Oh, that is rich! :smiley:

Granted, but there are aquatic marsupials, just they’re found in a region where most mammals are placental- you know, the place where there’s loads of competition, rather than the place where there’s hardly any.

Yes, except South America used to be an island continent with a totally unique fauna of marsupials, xenarthrans, and unique orders of herbivores. Then the Panama land bridge formed and South America was invaded by cosmopolitan mammal species and huge swathes of the native mammals went extinct. There were some reverse-migrations like armadillos and virginia opossums, but most of the migrations were the other way.

So South America still has a relict population of marsupials, more than North America, but the super-awesome marsupials that used to live there–like the Sabertoothed marsupial predator Thylacosmilus–are gone.

Are you tempting fate on purpose?

Excellent article. You seem to know about some that aren’t in tvtropes

A couple minor corrections:

  1. Britain only dropped 11 days, not 17, when it changed to New Style. In fact the difference between Julian and Gregorian is 13 days right now and will be until the end of the century.

  2. Columbus only made 4 trips to the New World, not 5. The eclipse bit happened on the 4th voyage. I thought it happened in Cuba, not Jamaica, but could be wrong about that.

Darn, I came in to post this. Actually, things line up like this only for the past, and next, million years or so…so, the coincidence is that a sentient species (humans) evolved right at the same time. Yet there is no connection!

Or is there…?:eek:

Dale Brown who writes fiction usually focused on the US Air Force also wrote something similar in one of his books around the same time.

  1. It’s been over 80 years and the geniuses at Similac/Enfamil still haven’t come up with something that doctors can agree is a suitable replacement for breast milk.

  2. A contractor and a customer can agree on a price to build a huge building before the work is done. A mechanic can give you a very close estimate for the cost of repairs before the work is done. Yet somehow a firm fixed price or even a close estimate can’t be given with major surgeries and other health care related expenses?

  3. You’re telling me that there’s not some kind of market for doctors that are on time for their appointments with their patients? The patient is the customer, right? Wouldn’t being on time for appointments be one of the most basic ways to keep customers happy and get them to recommend doctors to others?

TASK INSTRUCTIONS:
(A) Decide whether each statement below agrees with the forum excerpt. Answer yes or no for each, and quote the words from the forum excerpt that settle it.
(i) Britain dropped 17 days when it changed to New Style.
(ii) Armadillos and Virginia opossums are given as examples of reverse-migrations.
(iii) Thylacosmilus was a sabertoothed marsupial predator.
(B) Retype the forum excerpt from "1. Britain only" up to and including "wrong about that.".

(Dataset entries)
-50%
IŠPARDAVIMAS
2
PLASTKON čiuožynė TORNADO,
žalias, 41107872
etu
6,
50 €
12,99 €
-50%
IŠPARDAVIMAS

ANSWERS FOR EACH ITEM:
(A)
(i) No: "Britain only dropped 11 days, not 17, when it changed to New Style."
(ii) Yes: "There were some reverse-migrations like armadillos and virginia opossums"
(iii) Yes: "like the Sabertoothed marsupial predator Thylacosmilus"

(B)
1. Britain only dropped 11 days, not 17, when it changed to New Style. In fact the difference between Julian and Gregorian is 13 days right now and will be until the end of the century.

  2. Columbus only made 4 trips to the New World, not 5. The eclipse bit happened on the 4th voyage. I thought it happened in Cuba, not Jamaica, but could be wrong about that.